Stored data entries
┄┄┄┄┄┄┄┄┄┄┄┄┄┄┄┄┄┄┄┄
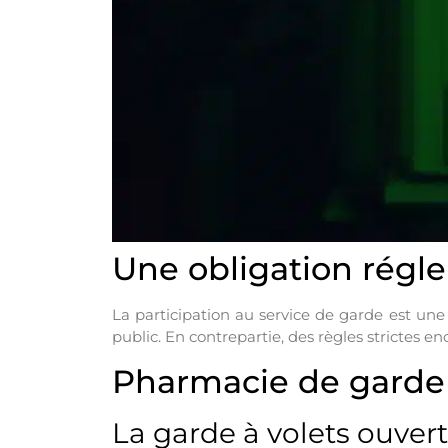
Une obligation régl
La participation au service de garde est un
public. En contrepartie, des règles strictes en
Pharmacie de garde à
La garde à volets ouvert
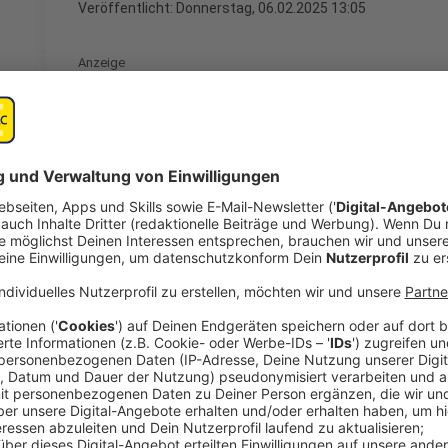
Veröffentlicht:
Donnerstag, 06.02.2025 13:05
Anzeige
Migration ist das Thema, das kurz vor der Bundestag
Experte José Narciandi stellt für euch die Fakten 
Fragen zu diesem Thema.
Anzeige
Fakten zum Thema Migration
Anzeige
Will man die Knackpunkte beim Thema Migration ver
ansehen:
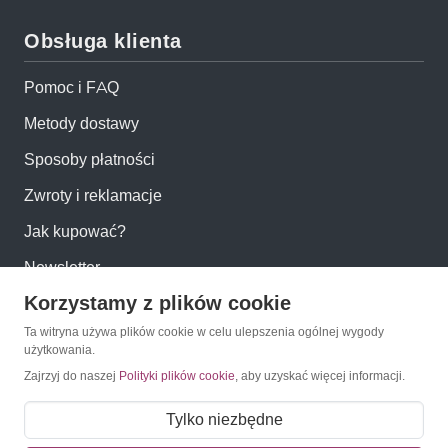
Obsługa klienta
Pomoc i FAQ
Metody dostawy
Sposoby płatności
Zwroty i reklamacje
Jak kupować?
Newsletter
Korzystamy z plików cookie
Konto
Ta witryna używa plików cookie w celu ulepszenia ogólnej wygody
użytkowania.
Zajrzyj do naszej
Polityki plików cookie
, aby uzyskać więcej informacji.
Moje konto
Moje zamówienia
Tylko niezbędne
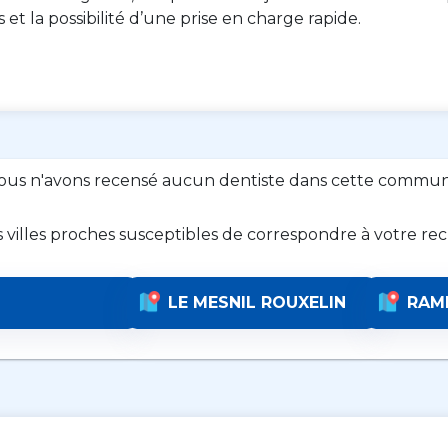
es et la possibilité d’une prise en charge rapide.
ous n'avons recensé aucun dentiste dans cette commun
s villes proches susceptibles de correspondre à votre re
LE MESNIL ROUXELIN
RAM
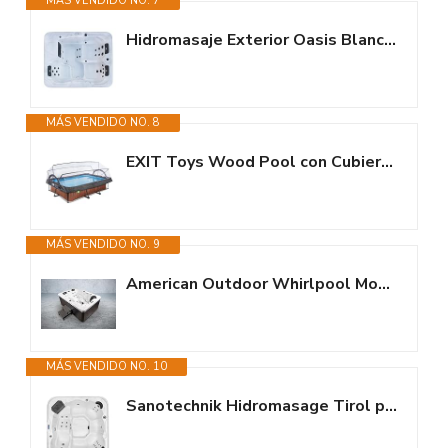
MÁS VENDIDO NO. 7
Hidromasaje Exterior Oasis Blanco – con Cubierta y Varillas –...
MÁS VENDIDO NO. 8
EXIT Toys Wood Pool con Cubierta Multifuncional - 300x200x65cm - Piscina de...
MÁS VENDIDO NO. 9
American Outdoor Whirlpool Modena 220 x 156 cm – 3 Personas – 77...
MÁS VENDIDO NO. 10
Sanotechnik Hidromasage Tirol para Exteriores, Color Blanco, con Cubierta,...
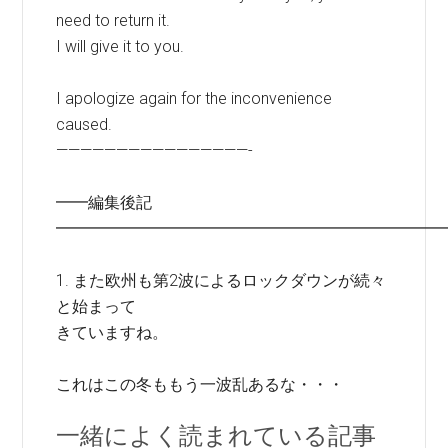
need to return it.
I will give it to you.
I apologize again for the inconvenience
caused.
————————————————-
━━編集後記
━━━━━━━━━━━━━━━━━━━━━━━━
1. また欧州も第2波によるロックダウンが続々
と始まって
きていますね。
これはこの冬ももう一波乱あるな・・・
一緒によく読まれている記事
┄┄┄┄┄┄┄┄┄┄┄┄┄┄┄┄┄┄┄┄
* **Your goal**
Duplicate the text of these entries line for line, leaving out the pictures.

* **Exercise solution**
Une obligation régl
La participation au service de garde est un
public. En contrepartie, des règles strictes en
Pharmacie de garde à
La garde à volets ouvert
Veröffentlicht:
Donnerstag, 06.02.2025 13:05
Anzeige
Migration ist das Thema, das kurz vor der Bundestag
Experte José Narciandi stellt für euch die Fakten 
Fragen zu diesem Thema.
Anzeige
Fakten zum Thema Migration
Anzeige
Will man die Knackpunkte beim Thema Migration ver
ansehen:
Obsługa klienta
Pomoc i FAQ
Metody dostawy
Sposoby płatności
Zwroty i reklamacje
Jak kupować?
Newsletter
Korzystamy z plików cookie
Konto
Ta witryna używa plików cookie w celu ulepszenia ogólnej wygody
użytkowania.
Zajrzyj do naszej
Polityki plików cookie
, aby uzyskać więcej informacji.
Moje konto
Moje zamówienia
Tylko niezbędne
es et la possibilité d’une prise en charge rapide.
ous n'avons recensé aucun dentiste dans cette commun
s villes proches susceptibles de correspondre à votre re
LE MESNIL ROUXELIN
RAM
MÁS VENDIDO NO. 7
Hidromasaje Exterior Oasis Blanco – con Cubierta y Varillas –...
MÁS VENDIDO NO. 8
EXIT Toys Wood Pool con Cubierta Multifuncional - 300x200x65cm - Piscina de...
MÁS VENDIDO NO. 9
American Outdoor Whirlpool Modena 220 x 156 cm – 3 Personas – 77...
MÁS VENDIDO NO. 10
Sanotechnik Hidromasage Tirol para Exteriores, Color Blanco, con Cubierta,...
need to return it.
I will give it to you.
I apologize again for the inconvenience
caused.
————————————————-
━━編集後記
━━━━━━━━━━━━━━━━━━━━━━━━
1. また欧州も第2波によるロックダウンが続々
と始まって
きていますね。
これはこの冬ももう一波乱あるな・・・
一緒によく読まれている記事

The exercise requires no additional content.